The installed system comprises eight clusters that circle the top ring of the new center-hung videoboard. Each cluster contains a Danley SH-96, a Danley SH-64, and a Danley SM-80. In addition, four Danley TH-118 subwoofers round out the bottom end. A Yamaha LS9-16 manages all the inputs to the system and, in turn, feeds a QSC Q-Sys processing system. Twenty QSC PL240 and four QSC CX1102 amplifiers power the Danley boxes, whereas two QSC CX302V and two QSC CX108V 70-volt amplifiers power 36 JBL Control 25T wall-mounted speakers covering seats below a balcony lip that is shaded from the videoboard.

“The tight pattern control of those Synergy Horn boxes worked well within each cluster and between clusters,” Lucas says. “When we commissioned the system, one box was inadvertently set 6 dB hotter than the rest, and it upset the acoustical balancing act that we had designed for the symmetry of the room. Once we brought it back down, the whole system tightened up nicely.”

Throwing Sound
Boise’s Bronco Stadium needed a sound-system design that addressed both speech and music.

“The original system was designed for a much smaller stadium, and it was pretty much designed for speech only,” explains Brian Kohagen, the PSI sales and audio engineer who designed the new sound-reinforcement system and oversaw its installation and commissioning. “The Boise State University marketing department was forever asking for a high-energy, full-range sound system that could really pump up the crowd.”

He drew up his original value-engineered design with a different loudspeaker manufacturer but switched to the Danley system because it could be delivered within the tight 120-day timeline the situation had imposed.

Bur the real challenge at Bronco Stadium was throwing sound from the scoreboard clear across the field and past the other end zone to the opposite seating 200 yards away. “There is no place for a real distributed system to exist, as there is no roof system at Bronco Stadium,” Kohagen says. “It has to be an end-fired single source.”

Four Danley J3-64 Jericho Horns, two on each side of the new Daktronics scoreboard, provide the lion’s share of the coverage, keeping the sonic energy on the fans and preventing it from spilling outside of the stadium — an important achievement given neighbors’ frequent complaints about the old system’s pattern-free leakage. Four Danley OS-80 weatherproof Synergy Horn loudspeakers provide fill for the seating area directly below and in front of the new scoreboard, where the Jericho Horns overshoot. “We easily met all of our coverage and SPL requirements,” says Kohagen.

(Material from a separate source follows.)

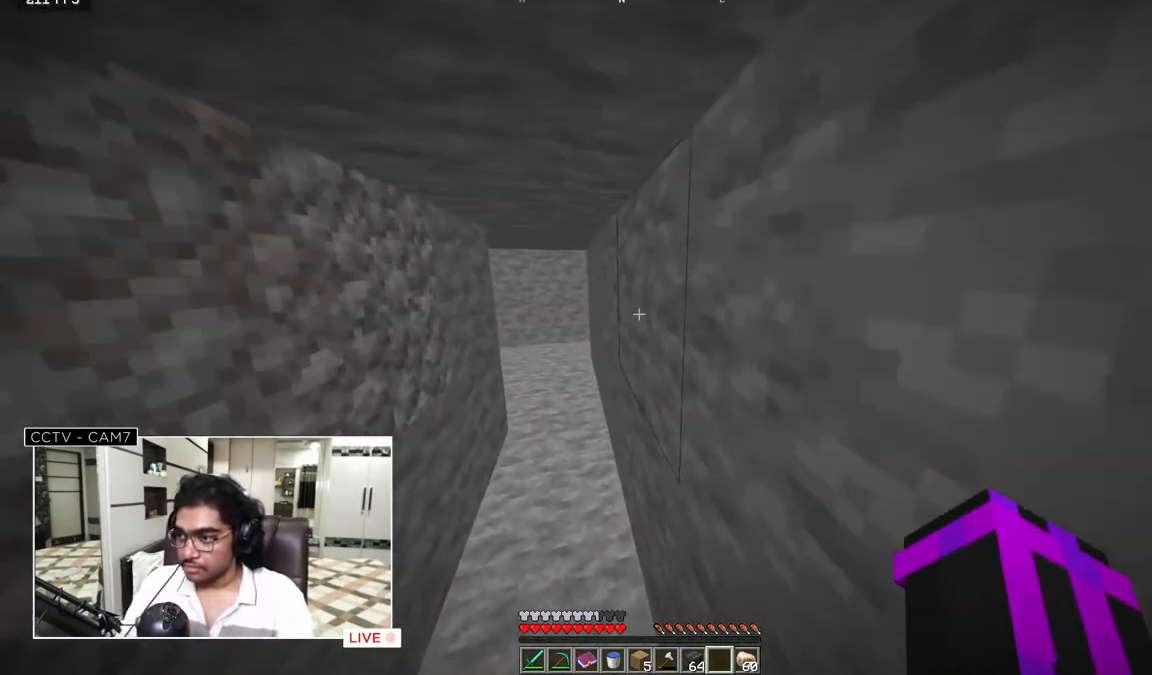
{"keys": ["w"], "mouse": [], "events": []}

Arenas are getting their sonic due more consistently, thanks to a combination of the availability of better technology targeting their particular needs more precisely; demand on the part of those who use those venues, fans and teams alike, to pursue improved sound; and an expanding pool of experience with this type of venue.

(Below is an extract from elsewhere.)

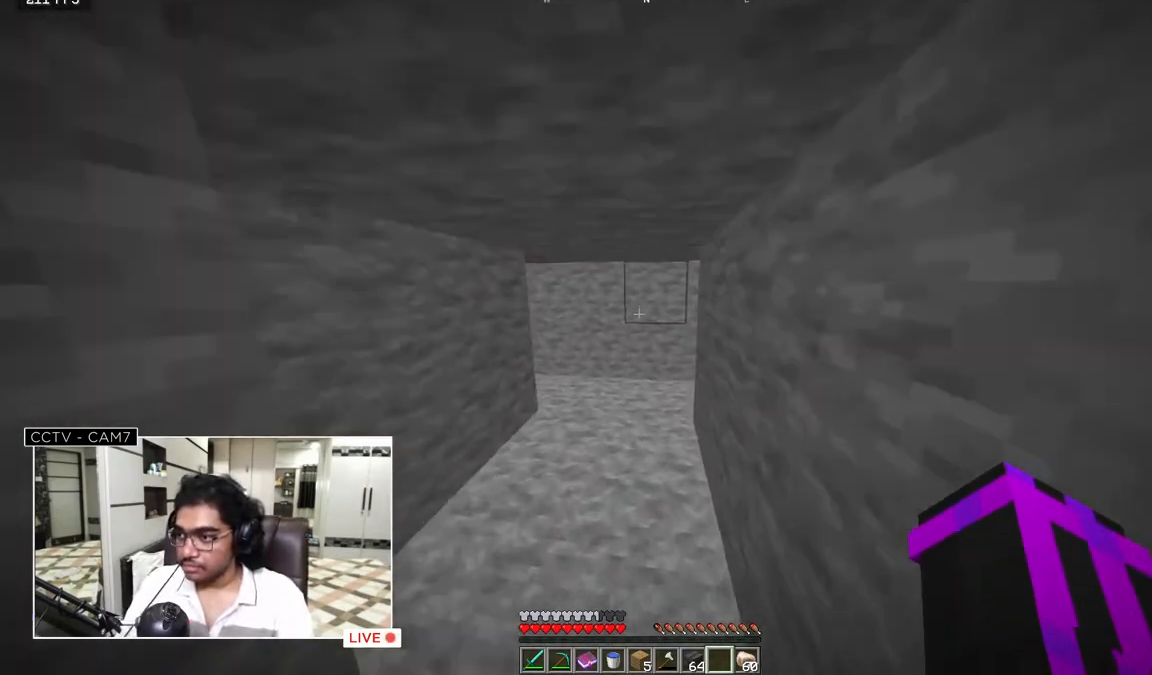
{"keys": ["w"], "mouse": [], "events": []}
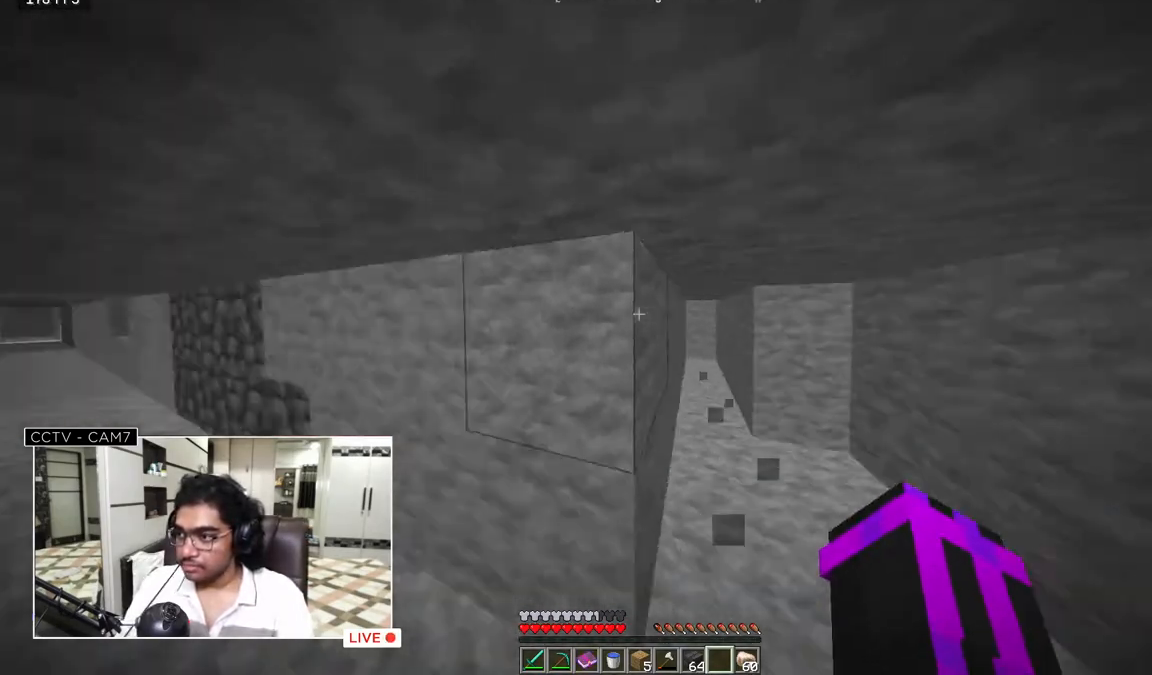
{"keys": ["w"], "mouse": [], "events": []}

“The SPL and intelligibility required in a facility like this can be very tricky to obtain,” says Olsen. “The complexity of equipment and the engineering know-how that is needed to properly design, install, test, tune, and fully commission this kind of system takes experience.”

And it will especially let subwoofer-laden arenas bang the low end that they’ve become known for. Kohagen recalls the most memorable moment during the system commissioning, when his crew powered up the pair of Danley BC-415 subwoofers installed just above a pair of the J3-64s to see what they could do.

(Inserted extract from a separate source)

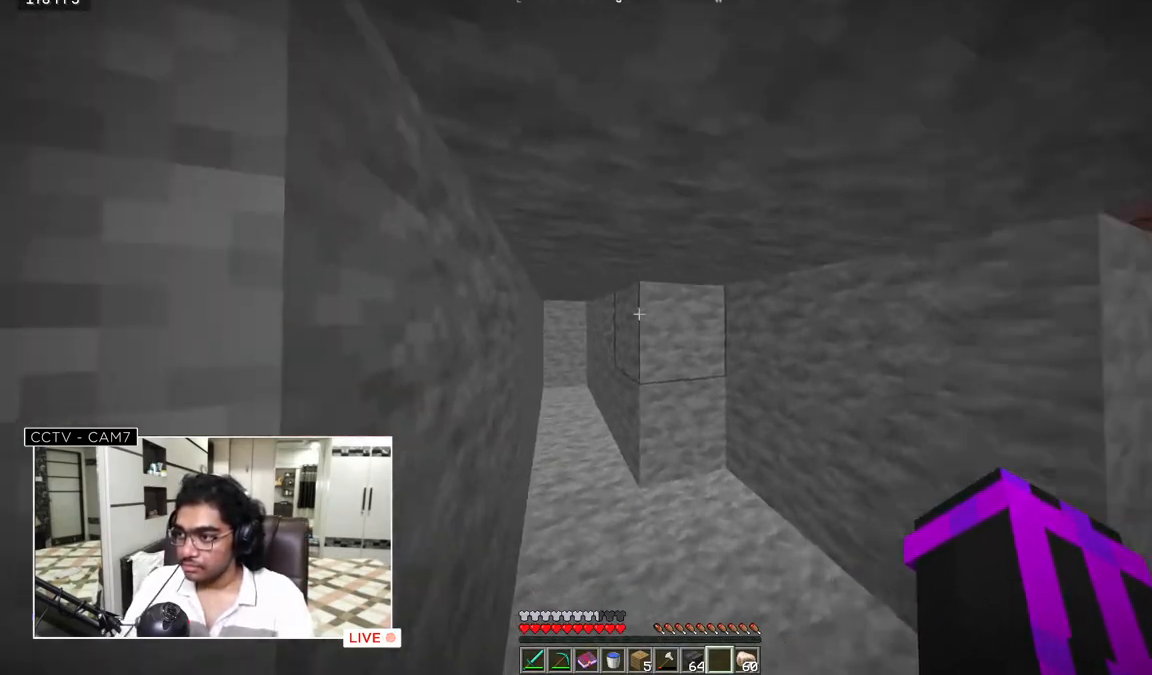
{"keys": ["w"], "mouse": [], "events": []}
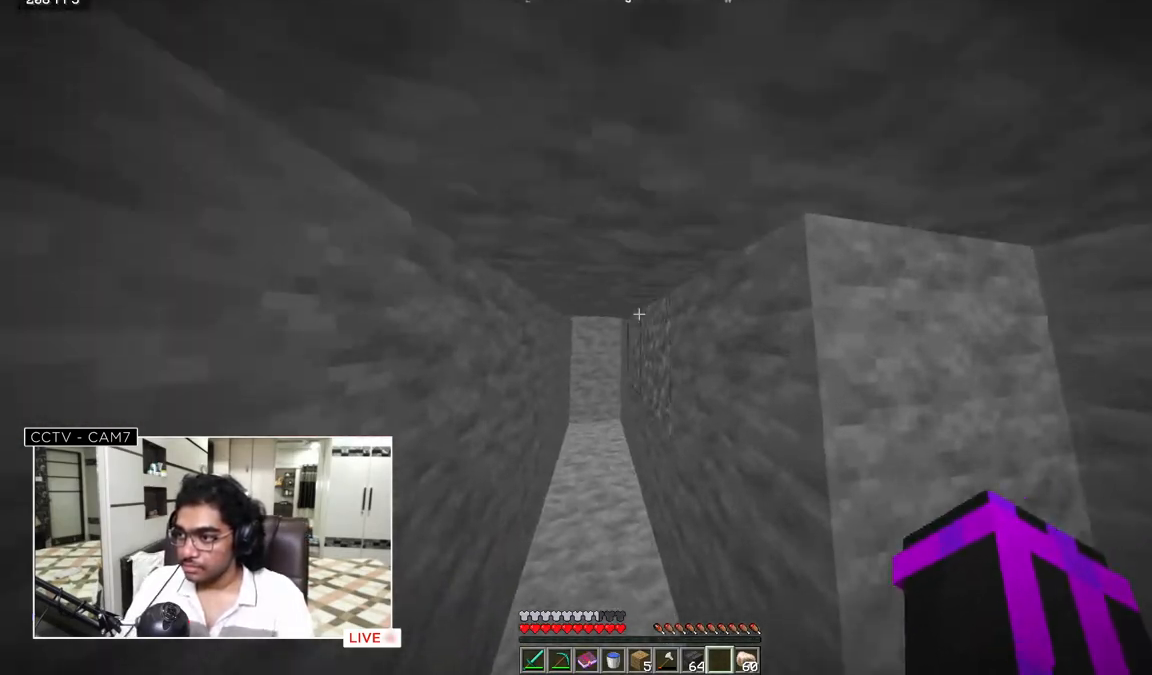
{"keys": ["w"], "mouse": [], "events": []}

“The videoboard installers had been working all day and prevented a full system test up to this point, so we hadn’t heard the system at full volume,” he says. “At 4 p.m., we got the all-clear that they were off the structure, and we lit up the low end. About 60 seconds later, my phone was ringing; the head football coach was asking how long this was going to take. It turns out, his office is directly below the scoreboard, and the low end coming off the BC 415s was shaking the wall and items on his shelf. One picture actually fell off the wall. At that point, I knew we had a kickin’ system in place.”